[Saved entries]
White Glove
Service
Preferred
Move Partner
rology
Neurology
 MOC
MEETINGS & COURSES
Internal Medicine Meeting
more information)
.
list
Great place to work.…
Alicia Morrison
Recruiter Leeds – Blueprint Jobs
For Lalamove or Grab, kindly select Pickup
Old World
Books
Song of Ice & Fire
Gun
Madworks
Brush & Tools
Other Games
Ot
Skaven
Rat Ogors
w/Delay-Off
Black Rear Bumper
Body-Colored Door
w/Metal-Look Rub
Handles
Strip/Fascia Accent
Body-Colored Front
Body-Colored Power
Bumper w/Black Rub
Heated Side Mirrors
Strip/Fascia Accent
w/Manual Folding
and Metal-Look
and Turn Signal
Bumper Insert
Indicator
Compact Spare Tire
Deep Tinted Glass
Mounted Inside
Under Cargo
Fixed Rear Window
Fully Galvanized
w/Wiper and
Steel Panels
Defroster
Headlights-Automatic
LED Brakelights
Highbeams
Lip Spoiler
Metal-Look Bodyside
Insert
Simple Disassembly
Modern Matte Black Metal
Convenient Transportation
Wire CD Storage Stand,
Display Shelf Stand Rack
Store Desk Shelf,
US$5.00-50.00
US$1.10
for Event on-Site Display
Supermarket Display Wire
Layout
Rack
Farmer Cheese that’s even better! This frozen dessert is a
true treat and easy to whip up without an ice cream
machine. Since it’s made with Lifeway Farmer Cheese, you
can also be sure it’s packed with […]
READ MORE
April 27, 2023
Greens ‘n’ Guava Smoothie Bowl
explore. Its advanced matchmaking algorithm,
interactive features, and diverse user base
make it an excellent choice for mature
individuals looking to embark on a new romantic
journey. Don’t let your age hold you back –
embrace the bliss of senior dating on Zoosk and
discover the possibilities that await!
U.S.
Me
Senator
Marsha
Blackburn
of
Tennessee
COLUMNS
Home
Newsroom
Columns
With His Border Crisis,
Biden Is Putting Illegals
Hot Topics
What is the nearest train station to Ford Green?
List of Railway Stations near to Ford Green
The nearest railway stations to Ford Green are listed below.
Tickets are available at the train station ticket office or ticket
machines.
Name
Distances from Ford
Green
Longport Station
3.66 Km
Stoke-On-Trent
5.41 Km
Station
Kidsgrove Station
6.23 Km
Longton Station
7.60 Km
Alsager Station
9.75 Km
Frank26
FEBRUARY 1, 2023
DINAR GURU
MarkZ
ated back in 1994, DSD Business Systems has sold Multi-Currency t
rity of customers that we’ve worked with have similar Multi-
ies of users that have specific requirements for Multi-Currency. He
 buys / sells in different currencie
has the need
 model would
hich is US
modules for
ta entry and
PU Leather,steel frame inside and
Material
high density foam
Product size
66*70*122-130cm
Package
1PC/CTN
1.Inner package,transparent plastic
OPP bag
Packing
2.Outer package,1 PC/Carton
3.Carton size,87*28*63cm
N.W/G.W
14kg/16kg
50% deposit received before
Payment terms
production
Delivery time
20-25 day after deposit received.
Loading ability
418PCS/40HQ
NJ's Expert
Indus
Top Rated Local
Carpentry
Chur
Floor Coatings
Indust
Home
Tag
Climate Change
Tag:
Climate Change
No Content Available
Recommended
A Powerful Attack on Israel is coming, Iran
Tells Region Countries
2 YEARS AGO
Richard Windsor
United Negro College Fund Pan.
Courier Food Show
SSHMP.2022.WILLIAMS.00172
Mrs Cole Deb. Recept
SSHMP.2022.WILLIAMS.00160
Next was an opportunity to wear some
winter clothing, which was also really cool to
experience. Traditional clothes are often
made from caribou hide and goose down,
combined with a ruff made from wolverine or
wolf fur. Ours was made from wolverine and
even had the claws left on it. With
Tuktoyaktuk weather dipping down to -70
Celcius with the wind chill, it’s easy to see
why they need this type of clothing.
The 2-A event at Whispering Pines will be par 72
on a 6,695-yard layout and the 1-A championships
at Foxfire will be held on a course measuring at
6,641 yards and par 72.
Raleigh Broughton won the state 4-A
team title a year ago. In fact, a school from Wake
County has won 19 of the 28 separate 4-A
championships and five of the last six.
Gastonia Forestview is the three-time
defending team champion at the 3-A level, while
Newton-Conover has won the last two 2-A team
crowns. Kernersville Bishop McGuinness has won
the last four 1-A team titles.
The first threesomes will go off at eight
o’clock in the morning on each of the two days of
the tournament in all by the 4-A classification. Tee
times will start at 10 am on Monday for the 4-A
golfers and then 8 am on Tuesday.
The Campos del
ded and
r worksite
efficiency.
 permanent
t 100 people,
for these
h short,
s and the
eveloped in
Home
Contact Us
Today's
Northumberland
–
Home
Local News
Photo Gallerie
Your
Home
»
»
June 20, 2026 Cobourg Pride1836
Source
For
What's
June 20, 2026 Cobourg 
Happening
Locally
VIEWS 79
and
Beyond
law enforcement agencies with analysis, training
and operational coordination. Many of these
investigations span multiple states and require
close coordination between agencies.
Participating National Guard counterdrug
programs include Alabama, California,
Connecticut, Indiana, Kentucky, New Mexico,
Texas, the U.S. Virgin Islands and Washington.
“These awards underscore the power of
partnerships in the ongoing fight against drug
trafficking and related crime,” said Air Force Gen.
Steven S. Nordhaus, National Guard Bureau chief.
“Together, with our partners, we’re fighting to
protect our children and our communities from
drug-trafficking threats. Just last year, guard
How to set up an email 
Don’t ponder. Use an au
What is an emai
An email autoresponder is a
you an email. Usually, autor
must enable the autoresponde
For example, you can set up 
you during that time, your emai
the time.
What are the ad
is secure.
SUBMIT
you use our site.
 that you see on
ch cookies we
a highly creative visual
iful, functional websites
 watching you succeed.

## Your assignment
Look through the entries above and copy each line that has "Colored" in it.

## Response area
Body-Colored Door
Body-Colored Front
Body-Colored Power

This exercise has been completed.